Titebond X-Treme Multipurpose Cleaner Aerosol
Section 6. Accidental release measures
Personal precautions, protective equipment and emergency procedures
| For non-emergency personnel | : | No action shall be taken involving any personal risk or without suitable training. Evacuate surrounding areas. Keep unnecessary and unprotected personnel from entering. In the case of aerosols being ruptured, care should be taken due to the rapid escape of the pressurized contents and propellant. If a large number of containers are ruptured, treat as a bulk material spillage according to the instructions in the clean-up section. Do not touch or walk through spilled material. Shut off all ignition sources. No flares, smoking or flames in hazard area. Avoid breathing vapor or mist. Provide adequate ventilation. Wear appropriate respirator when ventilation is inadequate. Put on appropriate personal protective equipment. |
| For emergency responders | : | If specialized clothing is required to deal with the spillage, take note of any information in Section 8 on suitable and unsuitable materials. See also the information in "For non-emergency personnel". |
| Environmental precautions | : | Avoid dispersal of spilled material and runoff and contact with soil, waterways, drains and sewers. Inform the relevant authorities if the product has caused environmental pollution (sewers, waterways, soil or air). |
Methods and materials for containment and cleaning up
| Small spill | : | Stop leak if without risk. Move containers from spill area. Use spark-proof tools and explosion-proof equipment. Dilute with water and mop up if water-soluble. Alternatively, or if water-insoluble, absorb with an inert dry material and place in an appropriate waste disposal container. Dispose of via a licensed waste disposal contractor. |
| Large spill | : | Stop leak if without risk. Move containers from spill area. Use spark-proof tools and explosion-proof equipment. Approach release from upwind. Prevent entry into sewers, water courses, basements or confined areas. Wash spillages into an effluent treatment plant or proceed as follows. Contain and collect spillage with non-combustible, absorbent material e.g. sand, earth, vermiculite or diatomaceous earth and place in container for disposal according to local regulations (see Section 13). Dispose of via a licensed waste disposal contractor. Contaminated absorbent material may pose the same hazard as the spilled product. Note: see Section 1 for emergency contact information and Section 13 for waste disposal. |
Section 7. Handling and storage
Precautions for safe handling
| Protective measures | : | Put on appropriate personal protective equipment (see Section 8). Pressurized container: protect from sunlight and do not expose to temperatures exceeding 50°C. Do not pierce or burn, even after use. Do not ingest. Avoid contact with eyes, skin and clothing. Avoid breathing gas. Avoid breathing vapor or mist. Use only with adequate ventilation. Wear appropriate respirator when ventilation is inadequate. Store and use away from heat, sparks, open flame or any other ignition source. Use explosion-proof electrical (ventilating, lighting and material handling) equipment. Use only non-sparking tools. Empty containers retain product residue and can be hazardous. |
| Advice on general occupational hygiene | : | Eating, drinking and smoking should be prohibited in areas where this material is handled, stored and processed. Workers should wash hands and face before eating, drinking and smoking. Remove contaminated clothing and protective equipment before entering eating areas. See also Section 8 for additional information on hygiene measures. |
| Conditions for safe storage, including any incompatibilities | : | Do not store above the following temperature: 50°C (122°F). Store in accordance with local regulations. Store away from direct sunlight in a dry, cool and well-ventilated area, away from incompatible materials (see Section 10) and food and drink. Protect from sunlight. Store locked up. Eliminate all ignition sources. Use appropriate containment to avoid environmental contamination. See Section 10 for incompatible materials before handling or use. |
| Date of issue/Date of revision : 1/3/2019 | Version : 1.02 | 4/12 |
+ + + +
▶ _Task to carry out_
Report back each line of the entries that holds the string "storage".

▶ _Exercise solution_
Section 7. Handling and storage
| Conditions for safe storage, including any incompatibilities | : | Do not store above the following temperature: 50°C (122°F). Store in accordance with local regulations. Store away from direct sunlight in a dry, cool and well-ventilated area, away from incompatible materials (see Section 10) and food and drink. Protect from sunlight. Store locked up. Eliminate all ignition sources. Use appropriate containment to avoid environmental contamination. See Section 10 for incompatible materials before handling or use. |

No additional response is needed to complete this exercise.